Beyond Inhabitation @ICCG 2023 in Mexico City
The week of 23-28 October Beyond Inhabitation Lab’s members moved to Mexico City to attend the 9th International Congress of Critical Geography.
Lab members, Michele Lancione, Chiara Cacciotti, Daniela Morpurgo and Rodrigo Castriota, organized the panel Inhabiting Radical Housing: on the politics of inhabitation and intersectional struggles asking for contributions questioning the intersection between ‘housing’ and ‘inhabitation’ to discuss the propositional politics of struggles tackling housing as a gateway for wider forms of liberation, power-geometries and longitudinal forms of dispossession. The two sessions proved extremely rich in content and debate, with scholars from a number of geographies offering nuanced analysis and theorisations of housing and its intersecting forms of injustice (and related struggles).
Other Lab members, Mara Ferreri and Ana Vilenica together with other members of Radical Housing Journal, organized the panel Lexicons of Housing Struggles challenging and questioning the dominance of English language in “internationally valued” academic practice around housing, and fomenting processes of linguistic decolonization, internationalism and counter-generalization.
Along with the organisation of the panels, each one presented individual papers in different panels. Michele Lancione presented a paper on the colonies of ‘home’. Chiara Cacciotti presented on the etymological politics of the lexicon of evictions. Daniela Morpurgo on the challenge of qualitative ethnographic research. While Chiara Iacovone and the former member Devra Waldman presented their work in the Lab’s panel respectively on the peripheral housing financialization in Eastern Europe and on housing-driven extended urbanization in Noida, India.

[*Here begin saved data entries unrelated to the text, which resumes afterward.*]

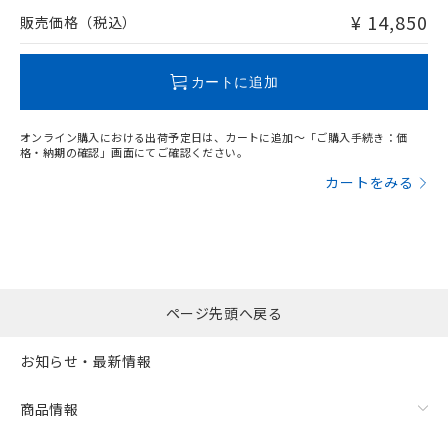
問い合わせください。
¥ 14,850
販売価格（税込）
この製品のRoHS/REACH対応状況ページへ
カートに追加
オンライン購入における出荷予定日は、カートに追加～「ご購入手続き：価
格・納期の確認」画面にてご確認ください。
カートをみる
ページ先頭へ戻る
お知らせ・最新情報
商品情報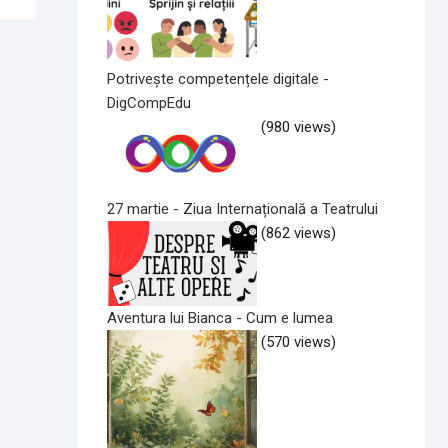
Potrivește competențele digitale -
DigCompEdu
(980 views)
27 martie - Ziua Internațională a Teatrului
(862 views)
Aventura lui Bianca - Cum e lumea
(570 views)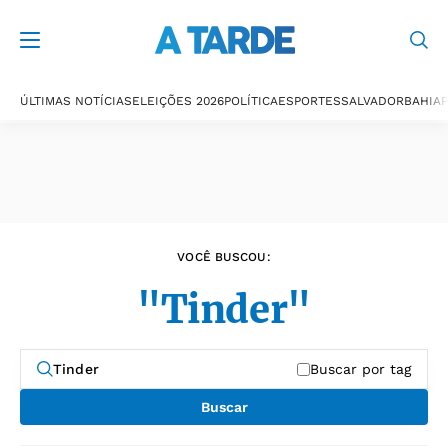
Últimas notícias
ÚLTIMAS NOTÍCIAS
ELEIÇÕES 2026
POLÍTICA
ESPORTES
SALVADOR
BAHIA
P
VOCÊ BUSCOU:
"Tinder"
Buscar por tag
Buscar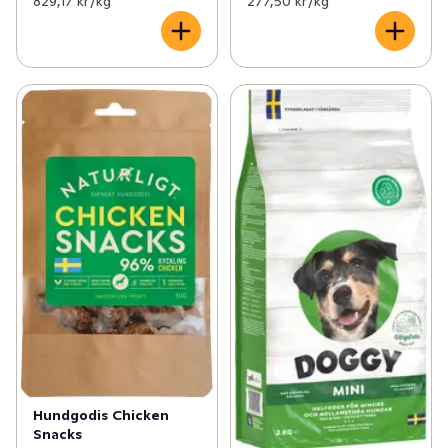
829,17 kr /kg
277,50 kr /kg
Hundgodis Chicken
Snacks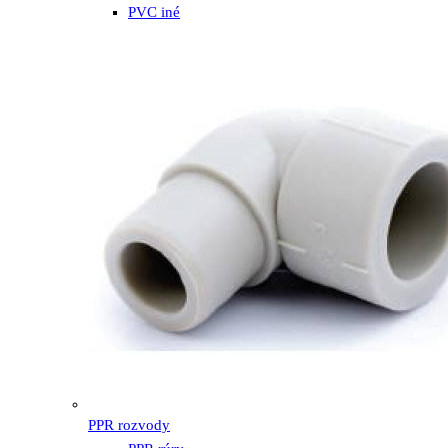
PVC iné
PPR rozvody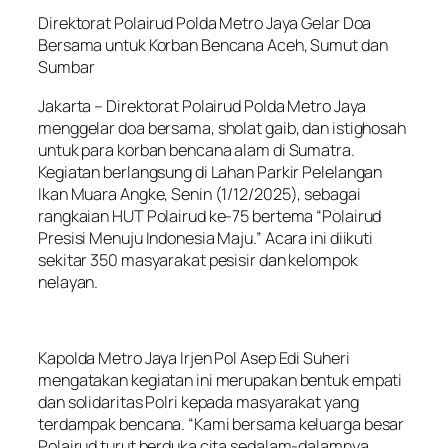
Direktorat Polairud Polda Metro Jaya Gelar Doa
Bersama untuk Korban Bencana Aceh, Sumut dan
Sumbar
Jakarta – Direktorat Polairud Polda Metro Jaya
menggelar doa bersama, sholat gaib, dan istighosah
untuk para korban bencana alam di Sumatra.
Kegiatan berlangsung di Lahan Parkir Pelelangan
Ikan Muara Angke, Senin (1/12/2025), sebagai
rangkaian HUT Polairud ke-75 bertema “Polairud
Presisi Menuju Indonesia Maju.” Acara ini diikuti
sekitar 350 masyarakat pesisir dan kelompok
nelayan.
Kapolda Metro Jaya Irjen Pol Asep Edi Suheri
mengatakan kegiatan ini merupakan bentuk empati
dan solidaritas Polri kepada masyarakat yang
terdampak bencana. “Kami bersama keluarga besar
Polairud turut berduka cita sedalam-dalamnya.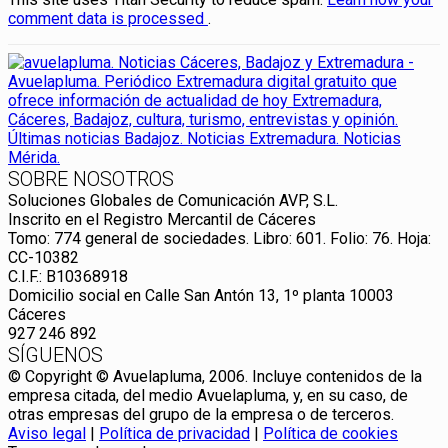
comment data is processed
.
SOBRE NOSOTROS
Soluciones Globales de Comunicación AVP, S.L.
Inscrito en el Registro Mercantil de Cáceres
Tomo: 774 general de sociedades. Libro: 601. Folio: 76. Hoja:
CC-10382
C.I.F.: B10368918
Domicilio social en Calle San Antón 13, 1º planta 10003
Cáceres
927 246 892
SÍGUENOS
© Copyright © Avuelapluma, 2006. Incluye contenidos de la
empresa citada, del medio Avuelapluma, y, en su caso, de
otras empresas del grupo de la empresa o de terceros.
Aviso legal
|
Política de privacidad
|
Política de cookies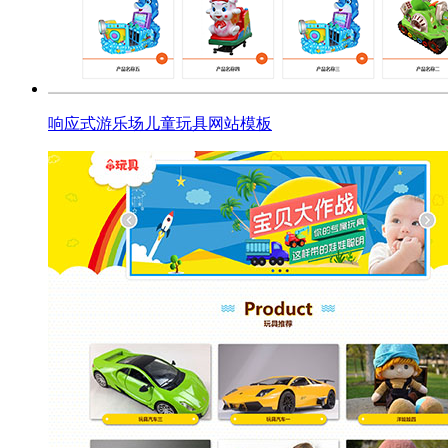
响应式游乐场儿童玩具网站模板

Ana Vilenica presented as Radical Housing Journal collective a choral restitution of what the journal had achieved within emerging solution of radical resistance in the narrative of housing crisis, while Francesca Guarino presented her doctoral work on migrant people practices of repression and hospitality in the context of Palermo, Italy.
The conference was extremely productive and well organised: congratulations to the ICCG team for having provided an excellent moment of scholarly and activist encounter for us all!